Most big brands have moved away from the “hard-sell” approach on social media. They understand that we don’t want our newsfeeds and dashboards to be filled with meaningless sales pitches and “Like this if you love our brand!” The “soft-sell” has become more about engaging with and even entertaining the audience. My favorite way to do this on pages that I manage is to add some humor to the content. Humor in a big brand’s social media marketing has pretty much the same effect as seeing a teacher outside of school; “Woah, they’re real people?”
Ambrose Bierce once said “Wit- the salt with which the American humorist spoils his intellectual cookery by leaving it out.” Humor is the essential seasoning for an engagement casserole, so feel free to sprinkle a little bit onto your next post.
Before you run off to write your one-liners, there are a few things you need to keep in mind.
1. Don’t make light of serious situations
Leave humor out of the equation when you’re addressing sensitive current events, if you address them at all.
Kenneth Cole took it too far when they tweeted this doozy during the protests in Egypt.
Twitter users were furious and there was some pretty heavy backlash. Kenneth Cole ended up issuing an apology but not before a hilarious parody account was created in their honor.
And then there’s Roger Ebert:
2. Engage with other brands
If you ever have the opportunity, start a witty back-and-forth with another brand. It utilizes humor but also gets their followers to notice you. One of my favorite examples of this is the conversation between Oreo and AMC.
Another great example with sassy Old Spice:
3. Tread lightly
It’s okay to tease, but don’t do it in a way that will alienate part of your audience. Stereotypes about gender, age, religion, etc., are a big no-no.
McDonald’s pissed off dog lovers when they used this image to market their new McBites. The radio ad says “Trying a brand new menu item isn’t risky. You know what’s risky? Petting a stray pitbull.”

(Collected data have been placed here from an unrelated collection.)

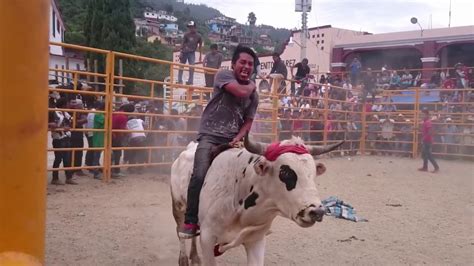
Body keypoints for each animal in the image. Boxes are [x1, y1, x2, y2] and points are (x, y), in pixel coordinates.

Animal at [172, 136, 342, 264]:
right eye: (285, 172)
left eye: (313, 173)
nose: (317, 211)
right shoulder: (207, 239)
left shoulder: (256, 240)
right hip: (178, 207)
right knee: (181, 231)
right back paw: (184, 258)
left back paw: (194, 257)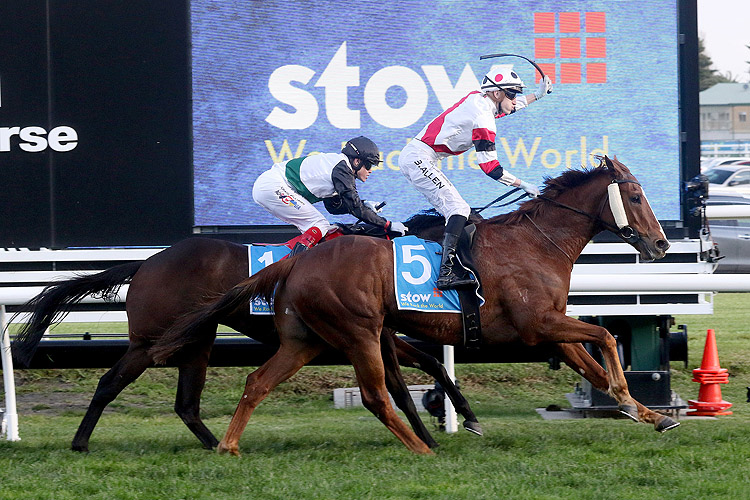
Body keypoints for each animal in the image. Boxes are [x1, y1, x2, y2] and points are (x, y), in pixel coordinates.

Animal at [10, 217, 482, 452]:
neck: (379, 255)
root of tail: (145, 263)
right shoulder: (369, 332)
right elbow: (403, 382)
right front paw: (430, 433)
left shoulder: (375, 332)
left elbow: (431, 361)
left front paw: (455, 414)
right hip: (150, 343)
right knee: (110, 383)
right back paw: (80, 443)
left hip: (196, 343)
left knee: (186, 404)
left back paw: (216, 444)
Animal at [156, 155, 680, 454]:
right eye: (635, 195)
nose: (660, 244)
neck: (536, 242)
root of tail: (298, 259)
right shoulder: (539, 324)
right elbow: (606, 336)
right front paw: (631, 399)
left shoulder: (550, 327)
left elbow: (593, 363)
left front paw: (651, 414)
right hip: (359, 332)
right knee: (375, 395)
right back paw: (422, 450)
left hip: (306, 340)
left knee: (257, 382)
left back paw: (228, 446)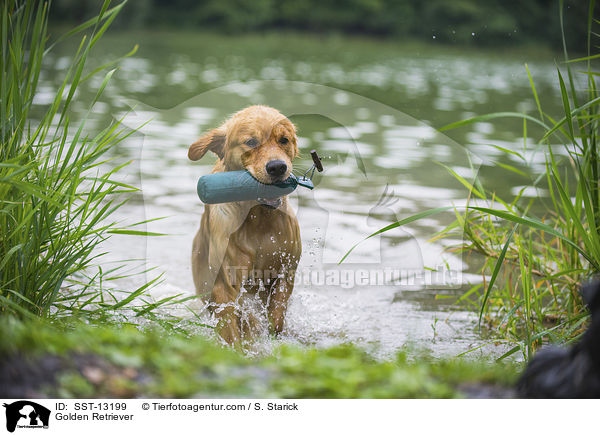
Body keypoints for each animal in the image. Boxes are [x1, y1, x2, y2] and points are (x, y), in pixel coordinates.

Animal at [188, 105, 300, 348]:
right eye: (251, 142)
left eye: (284, 140)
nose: (277, 167)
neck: (259, 220)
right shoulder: (225, 283)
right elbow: (232, 329)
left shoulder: (286, 272)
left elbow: (276, 318)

A petition set up with change.org succeeded in getting the 4,000 signatures necessary to get McDonald’s to pull the ad. However, the backlash was even stronger across their social media pages. The Dolly Foundation, a pitbull rescue and advocacy group, posted a Facebook status that spoke to what everyone was thinking: “The truth? We wouldn’t even let our dogs eat their cancer-causing nuggets.”
4. Make humor relevant to your brand
Just posting a funny joke or picture won’t cut it if it has nothing to do with your company. People love to see brands creatively incorporating their brands and products into clever one-liners and situations.
I love this Pac-Man themed Taco Bell picture. Now, excuse me while I go buy a Crunchwrap…
5. Not everyone’s a comedian
This isn’t a comedy club. It’s okay if you aren’t knee-slappin’ hilarious. Adding a little pun or some clever phrasing could be the small addition your brand needs to show some personality.
Take this example. Dr. Pepper is not making you spit out your 23-flavored drink with this one, but it shows character and makes you want to hit that like/share button.
So there you have it. Humor, when used in the right way, is a simple way to increase engagement. These are some great examples of companies to look to if you ever get stuck in the process. Look around, get some inspiration, and find your inner Jerry Seinfeld.
Have you noticed any companies using humor in their social media marketing? Which ones stick out to you?